The FCC released its full rules for Net Neutrality yesterday. The 400-page document — including dissent from the two Republicans on the commission — was published via the very Internet the FCC seeks to regulate.
Under the new rules, the Internet would be regulated as a public utility, much the same as the telephone and cable TV industries already are. If it requires 400 pages of regulation to keep the Internet “open and secure,” one wonders how it survived this long without that regulation.
In point of fact, the Internet has not only survived, but thrived, precisely because it was not regulated. It has been the purest form of a free market, allowing goods, information, communication, and the open exchange of ideas to flow freely to every part of the world — often to the chagrin of oppressive governments that wished to control it. Net Neutrality is one step in that direction.

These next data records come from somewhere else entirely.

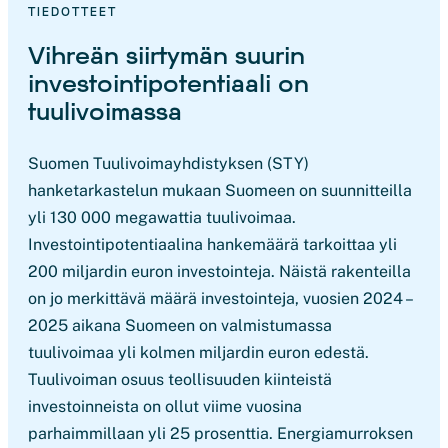
TIEDOTTEET
Vihreän siirtymän suurin
investointipotentiaali on
tuulivoimassa
Suomen Tuulivoimayhdistyksen (STY)
hanketarkastelun mukaan Suomeen on suunnitteilla
yli 130 000 megawattia tuulivoimaa.
Investointipotentiaalina hankemäärä tarkoittaa yli
200 miljardin euron investointeja. Näistä rakenteilla
on jo merkittävä määrä investointeja, vuosien 2024 –
2025 aikana Suomeen on valmistumassa
tuulivoimaa yli kolmen miljardin euron edestä.
Tuulivoiman osuus teollisuuden kiinteistä
investoinneista on ollut viime vuosina
parhaimmillaan yli 25 prosenttia. Energiamurroksen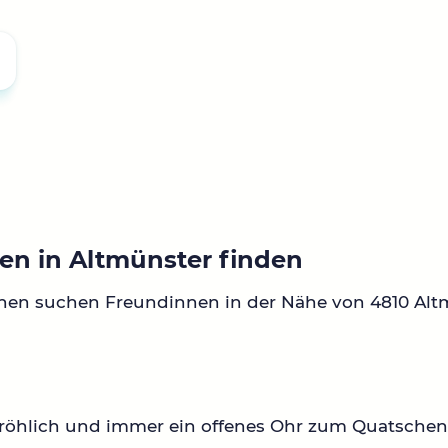
en in Altmünster finden
nen suchen Freundinnen in der Nähe von 4810 Alt
fröhlich und immer ein offenes Ohr zum Quatsche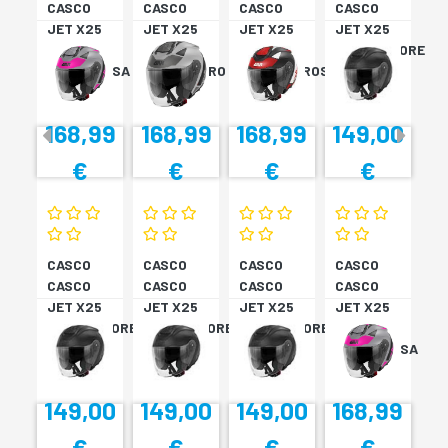
CASCO
CASCO
CASCO
CASCO
JET X25
JET X25
JET X25
JET X25
TARGET
TARGET
TARGET
MONOCOLORE
TITAN/ROSA
TITAN/NERO
NER/BIA/ROSS
NERO XS
XS
S
M
168,99
168,99
168,99
149,00
€
€
€
€
CASCO
CASCO
CASCO
CASCO
CASCO
CASCO
CASCO
CASCO
JET X25
JET X25
JET X25
JET X25
MONOCOLORE
MONOCOLORE
MONOCOLORE
TARGET
NERO XS
NERO XS
NERO XS
TITAN/ROSA
XS
149,00
149,00
149,00
168,99
€
€
€
€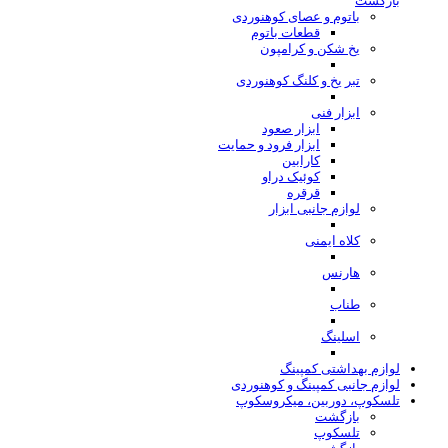
بازگشت
باتوم و عصای کوهنوردی
قطعات باتوم
یخ شکن و کرامپون
تبر یخ و کلنگ کوهنوردی
ابزار فنی
ابزار صعود
ابزار فرود و حمایت
کارابین
کوئیک دراو
قرقره
لوازم جانبی ابزار
کلاه ایمنی
هارنس
طناب
اسلینگ
لوازم بهداشتی کمپینگ
لوازم جانبی کمپینگ و کوهنوردی
تلسکوپ، دوربین، میکروسکوپ
بازگشت
تلسکوپ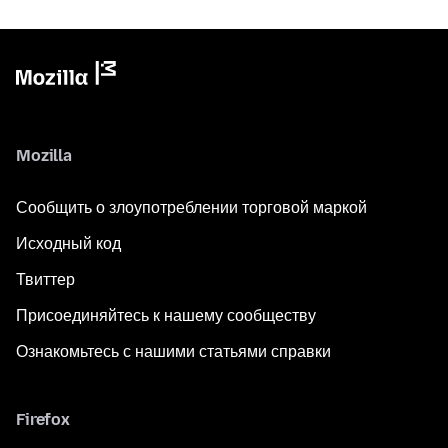
Mozilla
Сообщить о злоупотреблении торговой маркой
Исходный код
Твиттер
Присоединяйтесь к нашему сообществу
Ознакомьтесь с нашими статьями справки
Firefox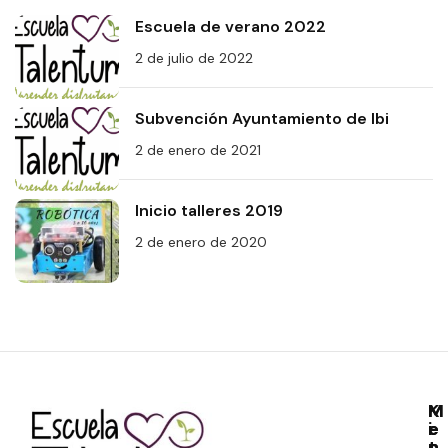
Escuela de verano 2022
2 de julio de 2022
Subvención Ayuntamiento de Ibi
2 de enero de 2021
Inicio talleres 2019
2 de enero de 2020
M
M
K
e
e
i
n
n
t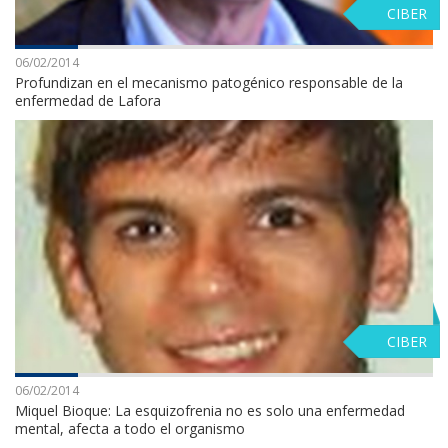
CIBER
06/02/2014
Profundizan en el mecanismo patogénico responsable de la
enfermedad de Lafora
CIBER
06/02/2014
Miquel Bioque: La esquizofrenia no es solo una enfermedad
mental, afecta a todo el organismo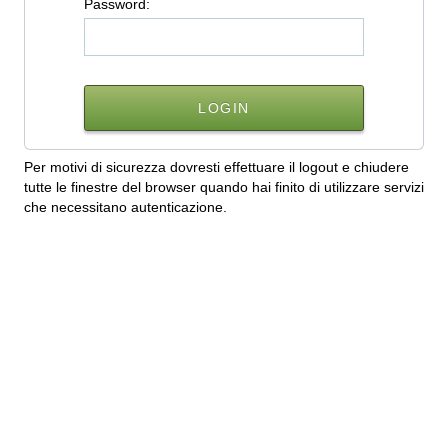
P
assword:
Per motivi di sicurezza dovresti effettuare il logout e chiudere
tutte le finestre del browser quando hai finito di utilizzare servizi
che necessitano autenticazione.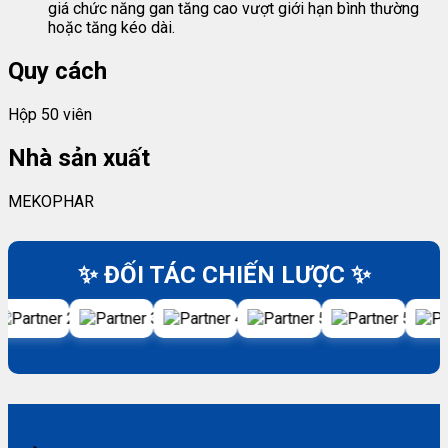
giá chức năng gan tăng cao vượt giới hạn bình thường
hoặc tăng kéo dài.
Quy cách
Hộp 50 viên
Nhà sản xuất
MEKOPHAR
✨ ĐỐI TÁC CHIẾN LƯỢC ✨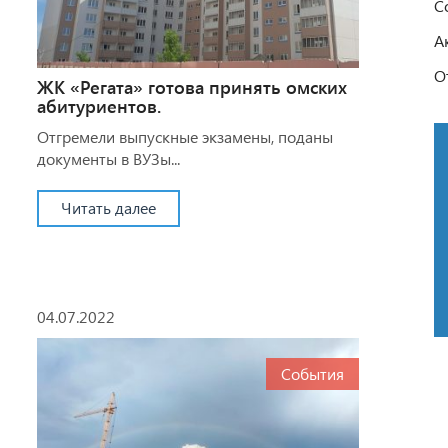
С
А
О
ЖК «Регата» готова принять омских
абитуриентов.
Отгремели выпускные экзамены, поданы
документы в ВУЗы...
Читать далее
04.07.2022
События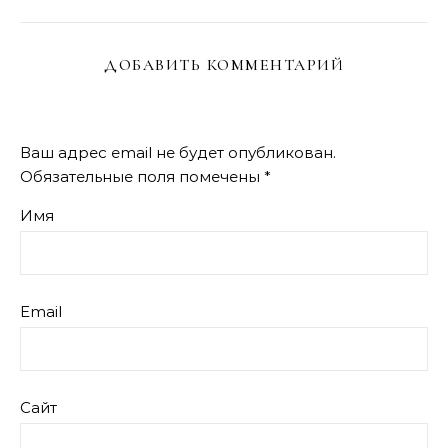
ДОБАВИТЬ КОММЕНТАРИЙ
Ваш адрес email не будет опубликован.
Обязательные поля помечены
*
Имя
Email
Сайт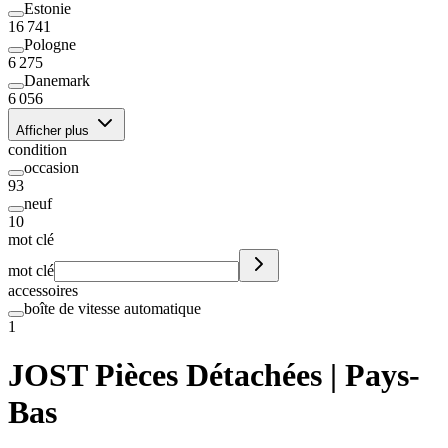
Estonie
16 741
Pologne
6 275
Danemark
6 056
Afficher plus
condition
occasion
93
neuf
10
mot clé
mot clé
accessoires
boîte de vitesse automatique
1
JOST Pièces Détachées | Pays-
Bas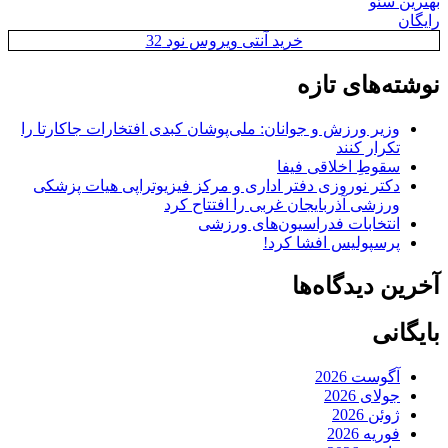
بهترین سئو
رایگان
خرید آنتی ویروس نود 32
نوشته‌های تازه
وزیر ورزش و جوانان: ملی‌پوشان کبدی افتخارات جاکارتا را
تکرار کنند
سقوطِ اخلاقی فیفا
دکتر نوروزی دفتر اداری و مرکز فیزیوتراپی هیات پزشکی
ورزشی آذربایجان غربی را افتتاح کرد
انتخابات فدراسیون‌های ورزشی
پرسپولیس افشا کرد!
آخرین دیدگاه‌ها
بایگانی
آگوست 2026
جولای 2026
ژوئن 2026
فوریه 2026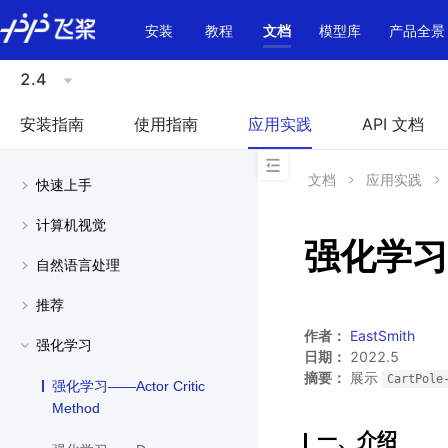
\u200E
安装
教程
文档
模型库
产品全景
2.4
安装指南
使用指南
应用实践
API 文档
文档
应用实践
快速上手
计算机视觉
强化学习——
自然语言处理
推荐
作者：
EastSmith
强化学习
日期：
2022.5
摘要：
展示
CartPole
强化学习——Actor Critic
Method
一、介绍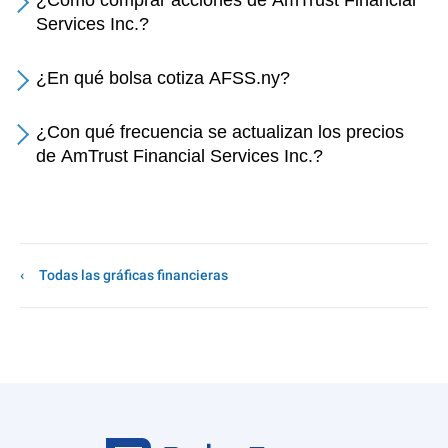
¿Cómo comprar acciones de AmTrust Financial
Services Inc.?
¿En qué bolsa cotiza AFSS.ny?
¿Con qué frecuencia se actualizan los precios
de AmTrust Financial Services Inc.?
Todas las gráficas financieras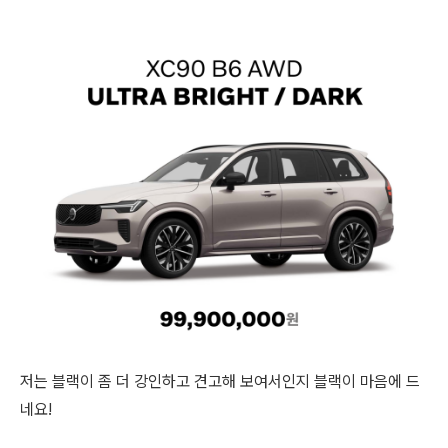
저는 블랙이 좀 더 강인하고 견고해 보여서인지 블랙이 마음에 드
네요!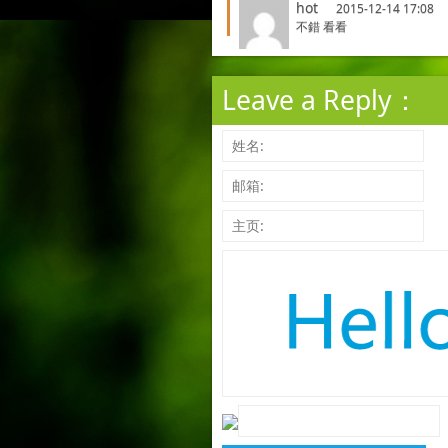
hot
2015-12-14 17:08
不錯 看看
Leave a Reply：
姓名:
邮箱:
主页: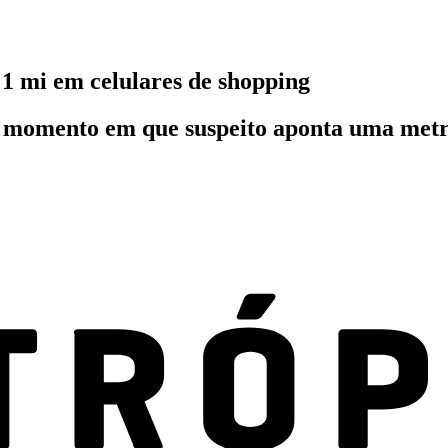
1 mi em celulares de shopping
 momento em que suspeito aponta uma metr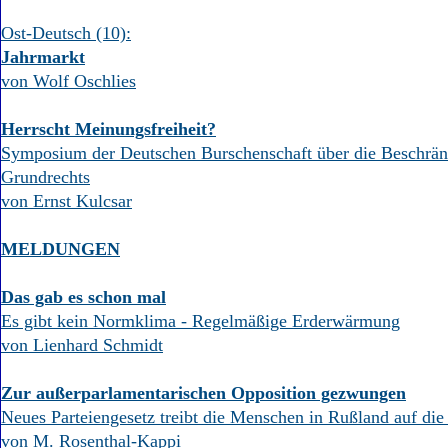
Ost-Deutsch (10):
Jahrmarkt
von Wolf Oschlies
Herrscht Meinungsfreiheit?
Symposium der Deutschen Burschenschaft über die Beschrä
Grundrechts
von Ernst Kulcsar
MELDUNGEN
Das gab es schon mal
Es gibt kein Normklima - Regelmäßige Erderwärmung
von Lienhard Schmidt
Zur außerparlamentarischen Opposition gezwungen
Neues Parteiengesetz treibt die Menschen in Rußland auf die
von M. Rosenthal-Kappi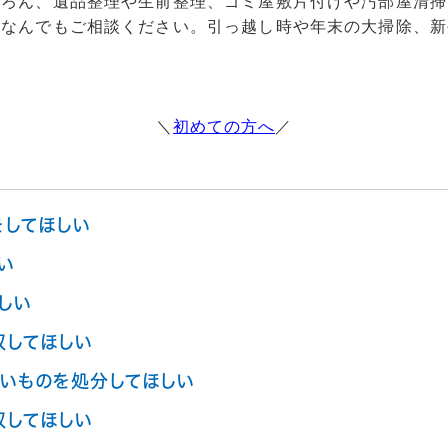
ちろん、遺品整理や生前整理、ゴミ屋敷片付けや汚部屋清掃
はなんでもご相談ください。引っ越し時や年末の大掃除、新
＼
初めての方へ
／
をしてほしい
い
しい
収してほしい
いものを処分してほしい
収してほしい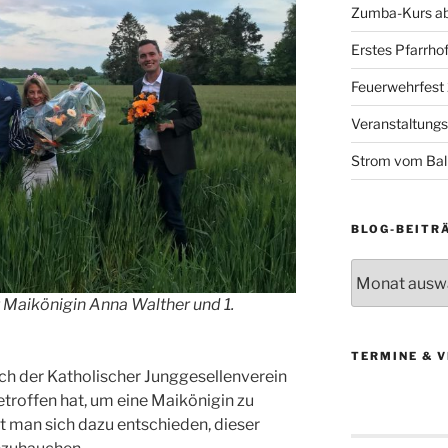
Zumba-Kurs ab
Erstes Pfarrhof
Feuerwehrfest
Veranstaltung
Strom vom Ba
BLOG-BEITR
Blog-
Beiträge
it Maikönigin Anna Walther und 1.
TERMINE & 
sich der Katholischer Junggesellenverein
getroffen hat, um eine Maikönigin zu
at man sich dazu entschieden, dieser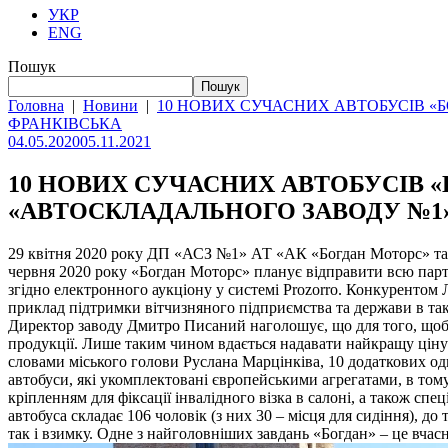
УКР
ENG
Пошук
Пошук
Головна
|
Новини
|
10 НОВИХ СУЧАСНИХ АВТОБУСІВ «Б
ФРАНКІВСЬКА
04.05.2020
05.11.2021
10 НОВИХ СУЧАСНИХ АВТОБУСІВ «
«АВТОСКЛАДАЛЬНОГО ЗАВОДУ №1»
29 квітня 2020 року ДП «АСЗ №1» АТ «АК «Богдан Моторс» та К
червня 2020 року «Богдан Моторс» планує відправити всю парт
згідно електронного аукціону у системі Prozorro. Конкурентом 
приклад підтримки вітчизняного підприємства та держави в та
Директор заводу Дмитро Писаний наголошує, що для того, щоб 
продукції. Лише таким чином вдається надавати найкращу ціну н
словами міського голови Руслана Марцінківа, 10 додаткових 
автобуси, які укомплектовані європейськими агрегатами, в том
кріпленням для фіксації інвалідного візка в салоні, а також 
автобуса складає 106 чоловік (з них 30 – місця для сидіння), 
так і взимку. Одне з найголовніших завдань «Богдан» – це вчас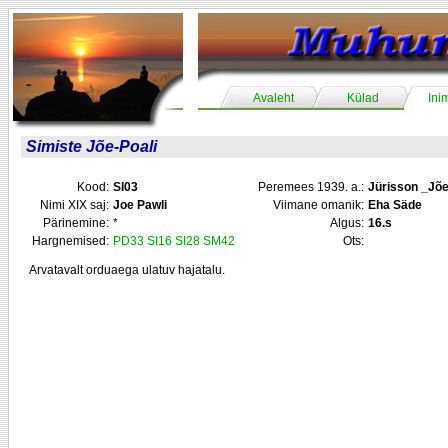
Avaleht
Külad
Ini
Simiste Jõe-Poali
Kood:
SI03
Peremees 1939. a.:
Jürisson _Jõe
Nimi XIX saj:
Joe Pawli
Viimane omanik:
Eha Säde
Pärinemine:
*
Algus:
16.s
Hargnemised:
PD33
SI16
SI28
SM42
Ots:
Arvatavalt orduaega ulatuv hajatalu.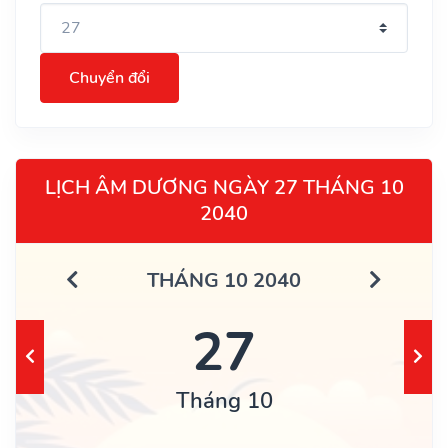
Chuyển đổi
LỊCH ÂM DƯƠNG NGÀY 27 THÁNG 10
2040
THÁNG 10 2040
27
Tháng 10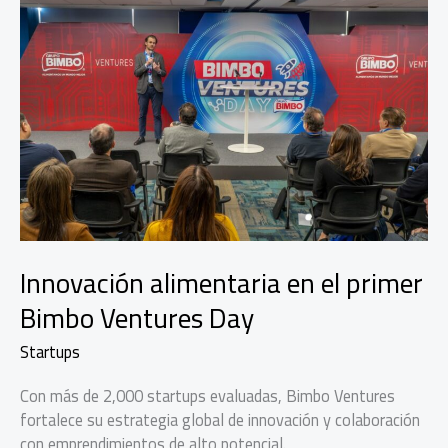
Innovación alimentaria en el primer
Bimbo Ventures Day
Startups
Con más de 2,000 startups evaluadas, Bimbo Ventures
fortalece su estrategia global de innovación y colaboración
con emprendimientos de alto potencial.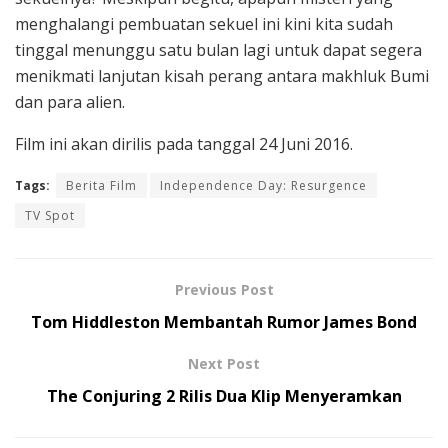
menghalangi pembuatan sekuel ini kini kita sudah
tinggal menunggu satu bulan lagi untuk dapat segera
menikmati lanjutan kisah perang antara makhluk Bumi
dan para alien.
Film ini akan dirilis pada tanggal 24 Juni 2016.
Tags:
Berita Film
Independence Day: Resurgence
TV Spot
Previous Post
Tom Hiddleston Membantah Rumor James Bond
Next Post
The Conjuring 2 Rilis Dua Klip Menyeramkan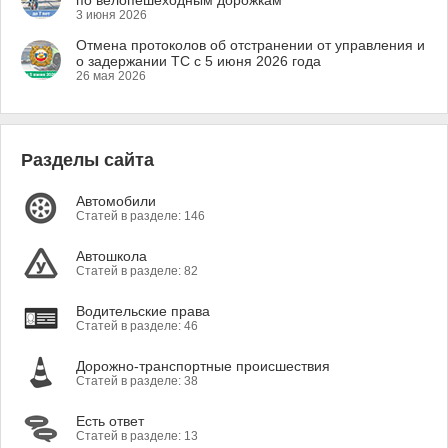
по велопешеходным дорожкам
3 июня 2026
Отмена протоколов об отстранении от управления и
о задержании ТС с 5 июня 2026 года
26 мая 2026
Разделы сайта
Автомобили
Статей в разделе: 146
Автошкола
Статей в разделе: 82
Водительские права
Статей в разделе: 46
Дорожно-транспортные происшествия
Статей в разделе: 38
Есть ответ
Статей в разделе: 13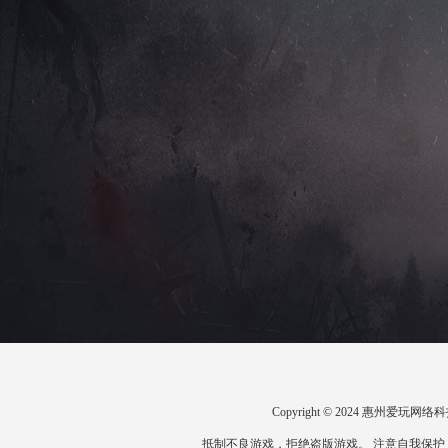
Copyright © 2024 惠州爱
抵制不良游戏，拒绝盗版游戏。 注意自我保护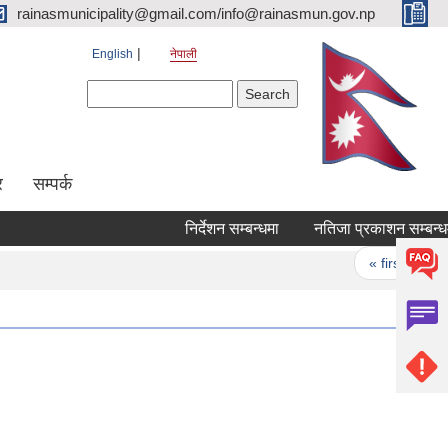
rainasmunicipality@gmail.com/info@rainasmun.gov.np
English
नेपाली
Search form
Search
र
सम्पर्क
निर्देशन सम्बन्धमा
नतिजा प्रकाशन सम्बन्धमा 
Pages
« first
‹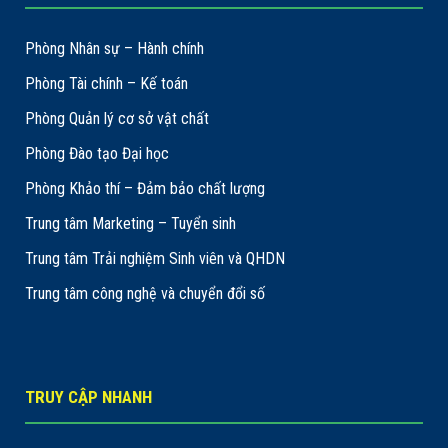
Phòng Nhân sự – Hành chính
Phòng Tài chính – Kế toán
Phòng Quản lý cơ sở vật chất
Phòng Đào tạo Đại học
Phòng Khảo thí – Đảm bảo chất lượng
Trung tâm Marketing – Tuyển sinh
Trung tâm Trải nghiệm Sinh viên và QHDN
Trung tâm công nghệ và chuyển đổi số
TRUY CẬP NHANH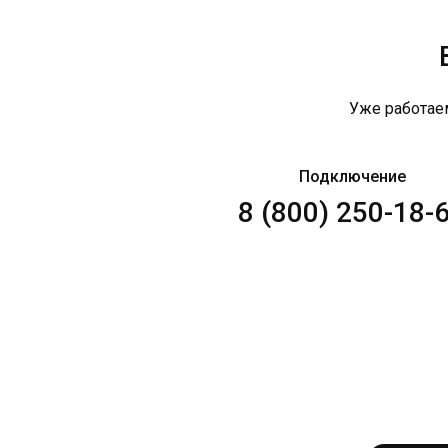
Уже работае
Подключение
8 (800) 250-18-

By reclassifying the Internet as a public utility under Title II of the Federal Communications Act, the FCC has opened a Pandora’s Box of anti-innovation and anti-freedom. FCC Chairman Tom Wheeler, seemingly realizing this, attempted to allay public concern in his statement which accompanied the rules:
Let me be clear, the FCC will not impose “utility style” regulation. We forbear from sections of Title II that pose a meaningful threat to network investment, and over 700 provisions of the FCC’s rules. That means no rate regulation, no filing of tariffs, and no network unbundling.
He compared the regulation to that which has impacted the mobile phone industry:
During the 22 years that wireless voice has been regulated under a light-touch Title II like we propose today, there has never been concern about the ability of wireless companies to price competitively, flexibly, or quickly, or their ability to achieve a return on their investment.
One is left to wonder why the FCC would reclassify the Internet as a public utility unless it intends to treat it as a public utility. Wheeler’s message is that even though the new classification allows rate regulation, tariffs (read: taxes), and forced network unbundling, the FCC is going to “forbear.”
Now that the rules have been made public, attorneys for Internet Service Providers (ISPs) such as Verizon, Time Warner, Comcast, and others, will no doubt begin sifting through the pages looking for something they can challenge in the courts.
Besides the courts, Congress may soon have legislation in place to set the rules aside. As The New American previously reported, the federal regulatory regime may find that it is one thing to write rules and another thing altogether to have the authority to enforce them.
And freedom-lovers everywhere are hoping that the legislation Congress proposes isn’t akin to jumping out of the frying pan into the fire.